* _Extract_:
Hi there. Thank you for taking the time to leave such a detailed response.
I agree, much of what I tried to bring up can be resolved simply with open and honest communication, which is something I also tried to convey in the piece.
Let’s get into details, I like that attitude.
[So when you start thinking that how about saying “Hey this is what I am thinking”? Do you know why you don’t do that? Because “let’s talk about us” implies that there is an “us” to talk about.]
I find that there’s an ingrained fear in women (and men) these days to demonstrate they’d like to have something more than a casual relationship. That’s a problem, definitely. When people feel like they have to pretend to be carefree and unconcern to not scare away someone they like, that’s a problem.
Of course it would be better to just be open and ask, “where do you think this is going?” Just as it would be better for men to come up and say, “I’m not looking for anything serious early on.” Btw, women can do that, too. I know I’ve done it. Let’s all communicate better.
Re: Friendzone —[ I will go there for you. It is the result of the man being too afraid to ask and the woman being too afraid to tell for fear of hurting their feelings.]
Agreed. It has everything to do with men pursuing the “friendship first” approach but never actually coming up and saying, “I have feelings for you.”

* _Dataset entries_:
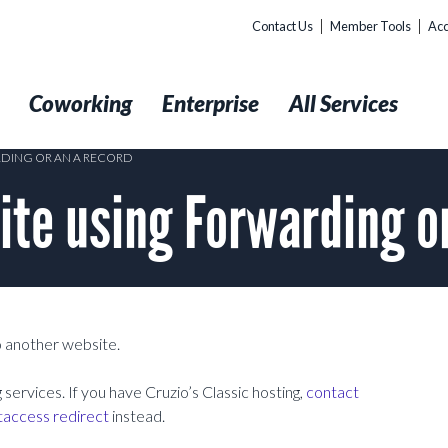
Contact Us
Member Tools
Acc
t
Coworking
Enterprise
All Services
RDING OR AN A RECORD
ite using Forwarding o
to another website.
services. If you have Cruzio’s Classic hosting,
contact
taccess redirect
instead.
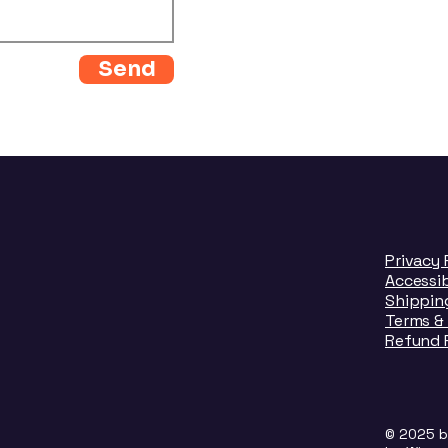
Send
Privacy 
Accessi
Shipping
Terms &
Refund 
© 2025 b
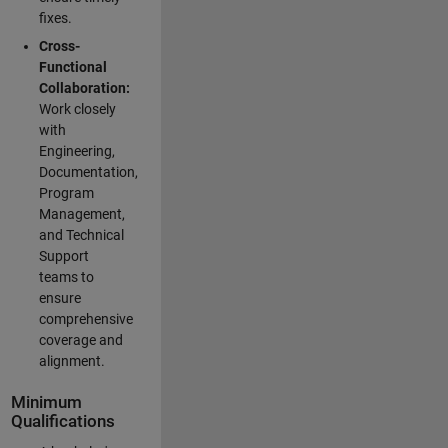
fixes.
Cross-
Functional
Collaboration:
Work closely
with
Engineering,
Documentation,
Program
Management,
and Technical
Support
teams to
ensure
comprehensive
coverage and
alignment.
Minimum
Qualifications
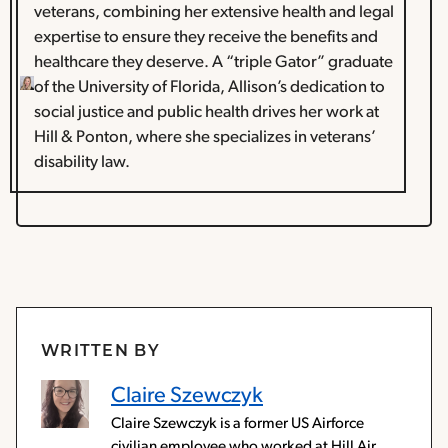
veterans, combining her extensive health and legal
expertise to ensure they receive the benefits and
healthcare they deserve. A “triple Gator” graduate
of the University of Florida, Allison’s dedication to
social justice and public health drives her work at
Hill & Ponton, where she specializes in veterans’
disability law.
WRITTEN BY
Claire Szewczyk
Claire Szewczyk is a former US Airforce
civilian employee who worked at Hill Air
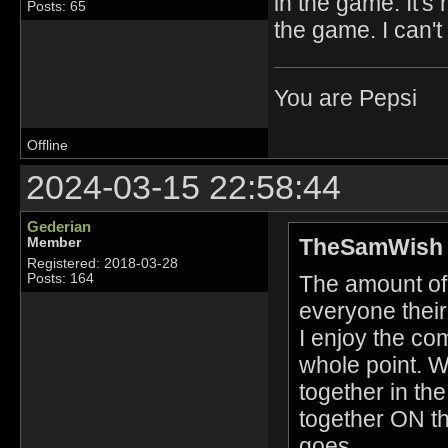
in the game. It'
Posts: 65
the game. I can'
You are Pepsi
Offline
2024-03-15 22:58:44
Gederian
TheSamWish 
Member
Registered: 2018-03-28
The amount of 
Posts: 164
everyone their
I enjoy the co
whole point. W
together in th
together ON th
goes.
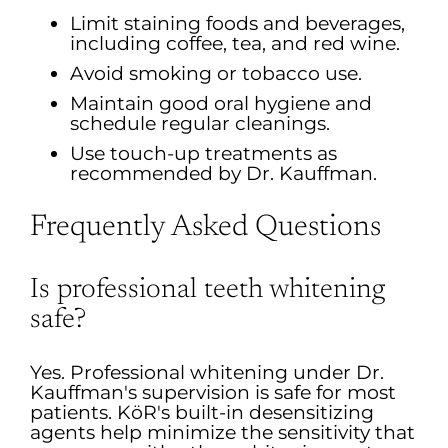
Limit staining foods and beverages,
including coffee, tea, and red wine.
Avoid smoking or tobacco use.
Maintain good oral hygiene and
schedule regular cleanings.
Use touch-up treatments as
recommended by Dr. Kauffman.
Frequently Asked Questions
Is professional teeth whitening
safe?
Yes. Professional whitening under Dr.
Kauffman's supervision is safe for most
patients. KöR's built-in desensitizing
agents help minimize the sensitivity that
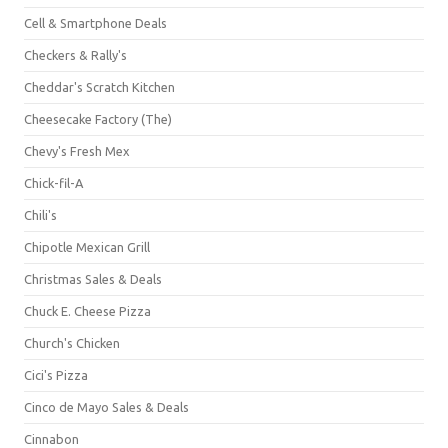
Cell & Smartphone Deals
Checkers & Rally's
Cheddar's Scratch Kitchen
Cheesecake Factory (The)
Chevy's Fresh Mex
Chick-fil-A
Chili's
Chipotle Mexican Grill
Christmas Sales & Deals
Chuck E. Cheese Pizza
Church's Chicken
Cici's Pizza
Cinco de Mayo Sales & Deals
Cinnabon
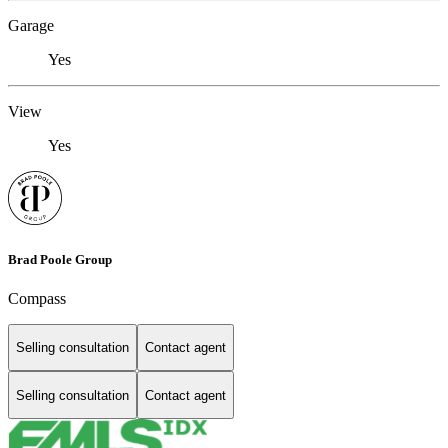
Garage
Yes
View
Yes
Brad Poole Group
Compass
Selling consultation
Contact agent
Selling consultation
Contact agent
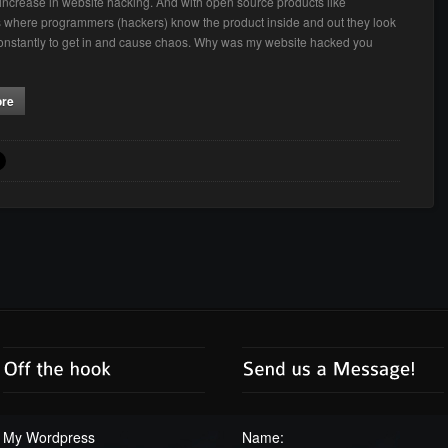
t increase in website hacking. And with open source products like
where programmers (hackers) know the product inside and out they look
constantly to get in and cause chaos. Why was my website hacked you
ore
My Wordpress
Name:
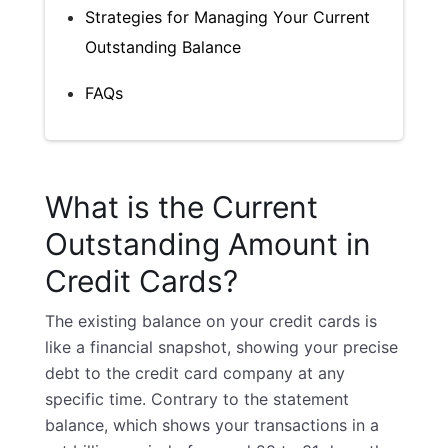
Strategies for Managing Your Current
Outstanding Balance
FAQs
What is the Current
Outstanding Amount in
Credit Cards?
The existing balance on your credit cards is
like a financial snapshot, showing your precise
debt to the credit card company at any
specific time. Contrary to the statement
balance, which shows your transactions in a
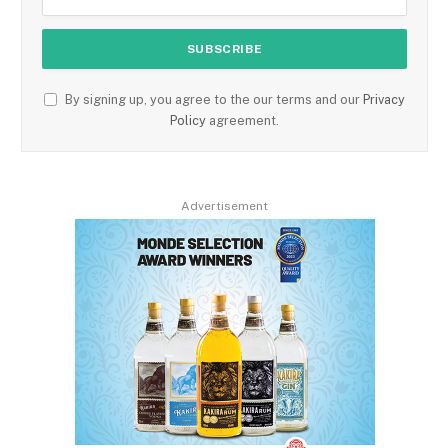
By signing up, you agree to the our terms and our
Privacy
Policy
agreement.
Advertisement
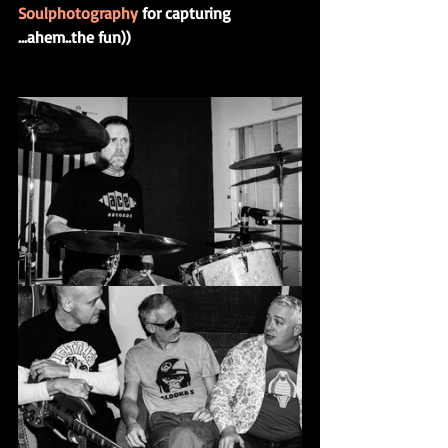
Soulphotography
 for capturing 
...ahem..the fun))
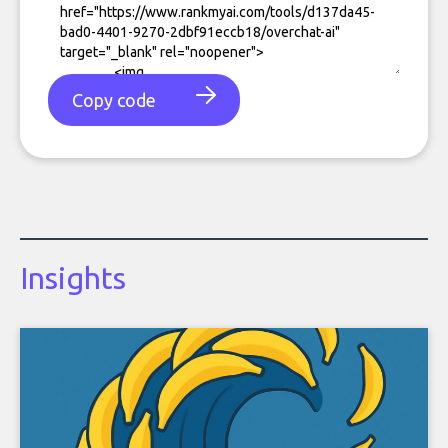
Copy code
Insights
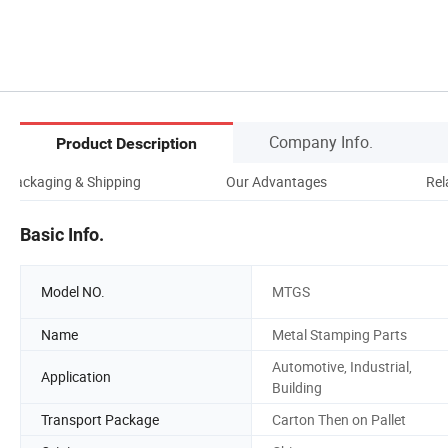
Company Info.
Product Description
Packaging & Shipping
Our Advantages
Rel
Basic Info.
Model NO.
MTGS
Name
Metal Stamping Parts
Automotive, Industrial,
Application
Building
Transport Package
Carton Then on Pallet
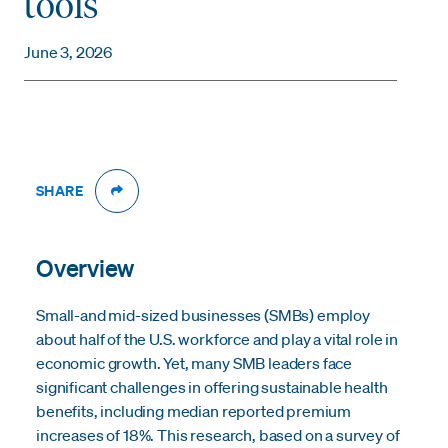
tools
June 3, 2026
SHARE
Overview
Small-and mid-sized businesses (SMBs) employ
about half of the U.S. workforce and play a vital role in
economic growth. Yet, many SMB leaders face
significant challenges in offering sustainable health
benefits, including median reported premium
increases of 18%. This research, based on a survey of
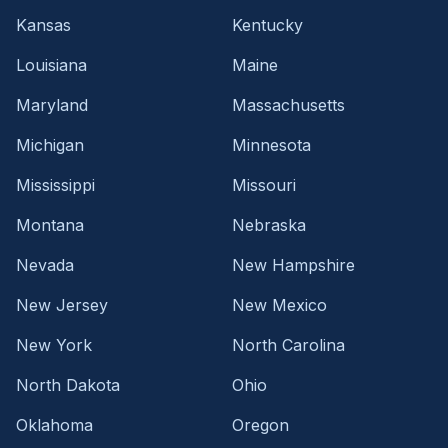
Kansas
Kentucky
Louisiana
Maine
Maryland
Massachusetts
Michigan
Minnesota
Mississippi
Missouri
Montana
Nebraska
Nevada
New Hampshire
New Jersey
New Mexico
New York
North Carolina
North Dakota
Ohio
Oklahoma
Oregon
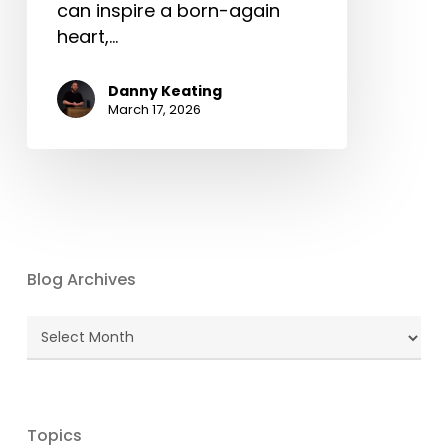
can inspire a born-again
heart,…
Danny Keating
March 17, 2026
Blog Archives
Blog
Archives
Topics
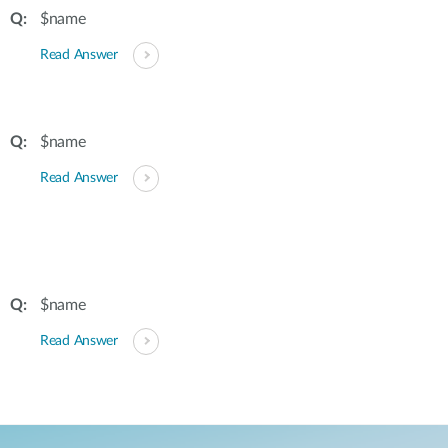
$name
Read Answer
$name
Read Answer
$name
Read Answer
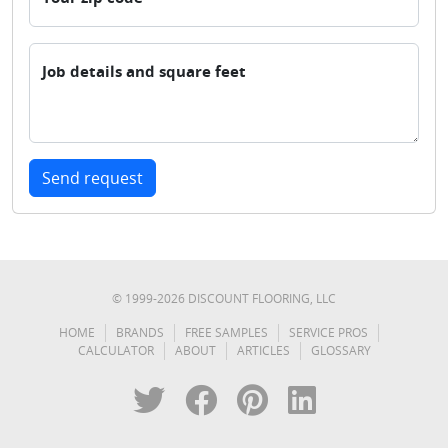
Job details and square feet
Send request
© 1999-
2026
DISCOUNT FLOORING, LLC
HOME
BRANDS
FREE SAMPLES
SERVICE PROS
CALCULATOR
ABOUT
ARTICLES
GLOSSARY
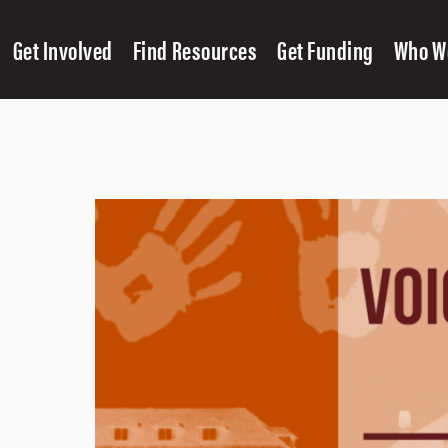
Get Involved
Find Resources
Get Funding
Who W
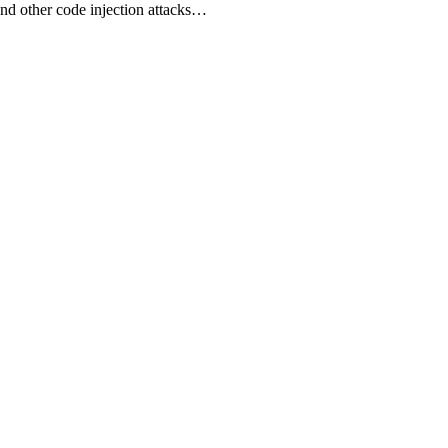
 and other code injection attacks…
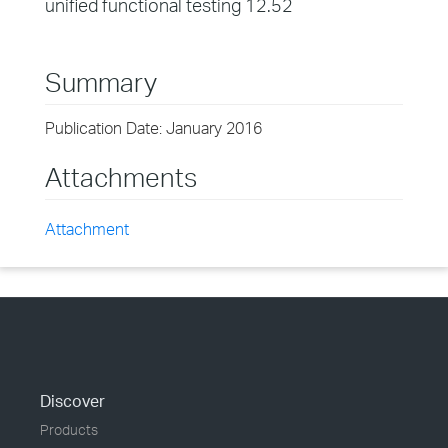
unified functional testing 12.52
Summary
Publication Date: January 2016
Attachments
Attachment
Discover
Products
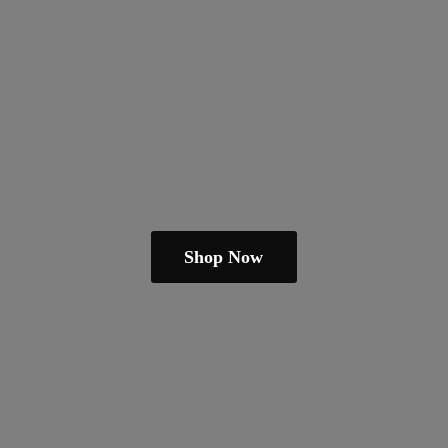
Shop Now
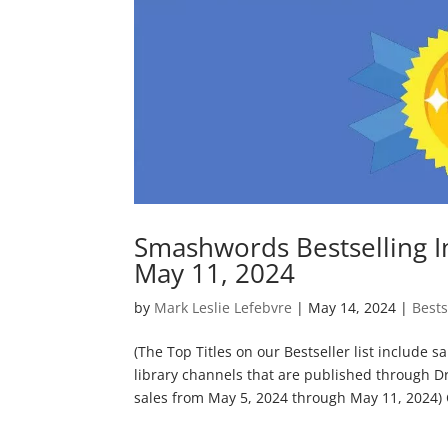
Smashwords Bestselling I
May 11, 2024
by
Mark Leslie Lefebvre
|
May 14, 2024
|
Bests
(The Top Titles on our Bestseller list include 
library channels that are published through D
sales from May 5, 2024 through May 11, 2024) C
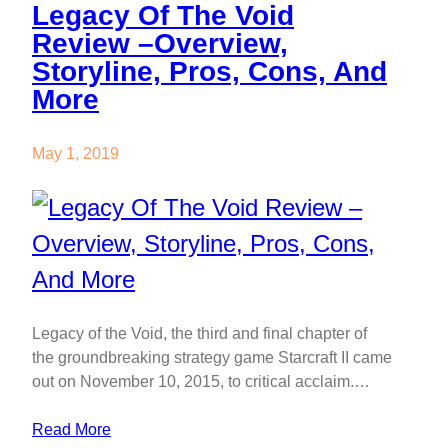
Legacy Of The Void
Review –Overview,
Storyline, Pros, Cons, And
More
May 1, 2019
Legacy of the Void, the third and final chapter of
the groundbreaking strategy game Starcraft II came
out on November 10, 2015, to critical acclaim.…
Read More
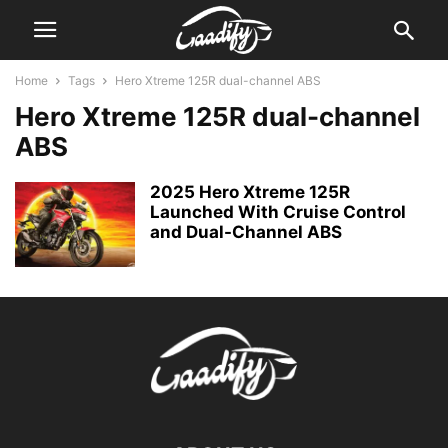
Home
Tags
Hero Xtreme 125R dual-channel ABS
Hero Xtreme 125R dual-channel
ABS
2025 Hero Xtreme 125R
Launched With Cruise Control
and Dual-Channel ABS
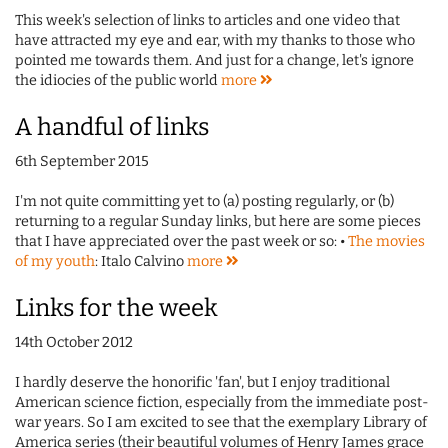
This week's selection of links to articles and one video that
have attracted my eye and ear, with my thanks to those who
pointed me towards them. And just for a change, let's ignore
the idiocies of the public world
more
A handful of links
6th September 2015
I'm not quite committing yet to (a) posting regularly, or (b)
returning to a regular Sunday links, but here are some pieces
that I have appreciated over the past week or so: •
The movies
of my youth
: Italo Calvino
more
Links for the week
14th October 2012
I hardly deserve the honorific 'fan', but I enjoy traditional
American science fiction, especially from the immediate post-
war years. So I am excited to see that the exemplary Library of
America series (their beautiful volumes of Henry James grace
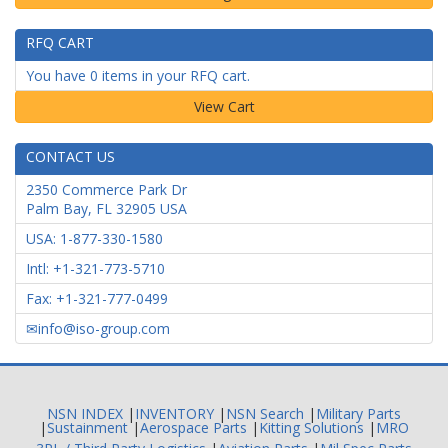
RFQ CART
You have 0 items in your RFQ cart.
CONTACT US
2350 Commerce Park Dr
Palm Bay
,
FL
32905
USA
USA: 1-877-330-1580
Intl: +1-321-773-5710
Fax: +1-321-777-0499
info@iso-group.com
NSN INDEX
|
INVENTORY
|
NSN Search
|
Military Parts
|
Sustainment
|
Aerospace Parts
|
Kitting Solutions
|
MRO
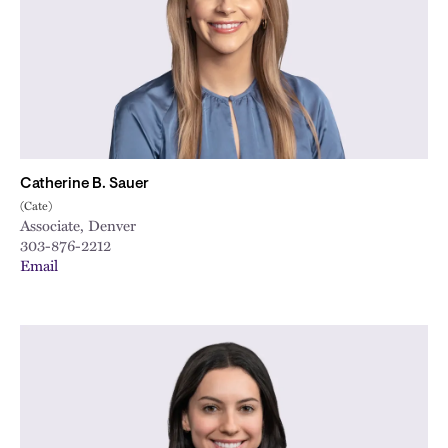
Catherine B. Sauer
(Cate)
Associate, Denver
303-876-2212
Email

* _Your instructions_:
In the reply on dating and communication, what does the writer say men who pursue the "friendship first" approach never actually come up and say?

* _Result of the exercise_:
"I have feelings for you."